Work required. Reproduce verbatim the portion of the records that opens with their first line and closes with the line containing "any time prior", including both of those lines.

Given information.
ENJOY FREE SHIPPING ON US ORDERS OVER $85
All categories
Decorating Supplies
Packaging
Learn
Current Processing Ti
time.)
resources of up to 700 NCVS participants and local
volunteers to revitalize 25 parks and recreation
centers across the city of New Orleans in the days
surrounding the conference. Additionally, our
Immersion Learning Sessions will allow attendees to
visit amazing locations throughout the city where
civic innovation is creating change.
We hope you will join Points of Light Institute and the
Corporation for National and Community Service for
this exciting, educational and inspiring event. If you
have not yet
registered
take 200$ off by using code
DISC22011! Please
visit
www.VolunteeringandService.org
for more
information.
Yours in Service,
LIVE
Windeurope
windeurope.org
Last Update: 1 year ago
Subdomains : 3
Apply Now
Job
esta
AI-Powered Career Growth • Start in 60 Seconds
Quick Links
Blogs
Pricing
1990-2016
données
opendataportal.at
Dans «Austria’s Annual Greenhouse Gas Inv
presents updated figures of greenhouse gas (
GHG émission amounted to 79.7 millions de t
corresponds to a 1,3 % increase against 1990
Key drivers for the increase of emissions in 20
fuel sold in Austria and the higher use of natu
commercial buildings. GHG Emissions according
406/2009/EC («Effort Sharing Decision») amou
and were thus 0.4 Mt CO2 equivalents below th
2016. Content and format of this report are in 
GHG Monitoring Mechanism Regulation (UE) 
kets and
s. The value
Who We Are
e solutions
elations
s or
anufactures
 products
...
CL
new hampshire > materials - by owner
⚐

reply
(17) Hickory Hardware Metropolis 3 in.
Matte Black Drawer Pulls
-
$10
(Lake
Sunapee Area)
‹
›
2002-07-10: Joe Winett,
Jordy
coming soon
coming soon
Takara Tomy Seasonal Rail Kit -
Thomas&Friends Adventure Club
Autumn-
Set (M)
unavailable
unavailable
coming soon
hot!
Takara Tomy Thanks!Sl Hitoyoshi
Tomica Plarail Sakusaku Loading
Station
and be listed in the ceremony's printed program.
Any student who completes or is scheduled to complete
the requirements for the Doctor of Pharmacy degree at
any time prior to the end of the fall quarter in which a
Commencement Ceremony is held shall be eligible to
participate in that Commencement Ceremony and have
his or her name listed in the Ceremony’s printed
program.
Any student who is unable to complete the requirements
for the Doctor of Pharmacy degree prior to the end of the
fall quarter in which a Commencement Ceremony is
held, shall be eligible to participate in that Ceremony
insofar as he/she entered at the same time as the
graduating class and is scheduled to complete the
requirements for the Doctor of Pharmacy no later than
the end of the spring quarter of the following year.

Task solution.
ENJOY FREE SHIPPING ON US ORDERS OVER $85
All categories
Decorating Supplies
Packaging
Learn
Current Processing Ti
time.)
resources of up to 700 NCVS participants and local
volunteers to revitalize 25 parks and recreation
centers across the city of New Orleans in the days
surrounding the conference. Additionally, our
Immersion Learning Sessions will allow attendees to
visit amazing locations throughout the city where
civic innovation is creating change.
We hope you will join Points of Light Institute and the
Corporation for National and Community Service for
this exciting, educational and inspiring event. If you
have not yet
registered
take 200$ off by using code
DISC22011! Please
visit
www.VolunteeringandService.org
for more
information.
Yours in Service,
LIVE
Windeurope
windeurope.org
Last Update: 1 year ago
Subdomains : 3
Apply Now
Job
esta
AI-Powered Career Growth • Start in 60 Seconds
Quick Links
Blogs
Pricing
1990-2016
données
opendataportal.at
Dans «Austria’s Annual Greenhouse Gas Inv
presents updated figures of greenhouse gas (
GHG émission amounted to 79.7 millions de t
corresponds to a 1,3 % increase against 1990
Key drivers for the increase of emissions in 20
fuel sold in Austria and the higher use of natu
commercial buildings. GHG Emissions according
406/2009/EC («Effort Sharing Decision») amou
and were thus 0.4 Mt CO2 equivalents below th
2016. Content and format of this report are in 
GHG Monitoring Mechanism Regulation (UE) 
kets and
s. The value
Who We Are
e solutions
elations
s or
anufactures
 products
...
CL
new hampshire > materials - by owner
⚐

reply
(17) Hickory Hardware Metropolis 3 in.
Matte Black Drawer Pulls
-
$10
(Lake
Sunapee Area)
‹
›
2002-07-10: Joe Winett,
Jordy
coming soon
coming soon
Takara Tomy Seasonal Rail Kit -
Thomas&Friends Adventure Club
Autumn-
Set (M)
unavailable
unavailable
coming soon
hot!
Takara Tomy Thanks!Sl Hitoyoshi
Tomica Plarail Sakusaku Loading
Station
and be listed in the ceremony's printed program.
Any student who completes or is scheduled to complete
the requirements for the Doctor of Pharmacy degree at
any time prior to the end of the fall quarter in which a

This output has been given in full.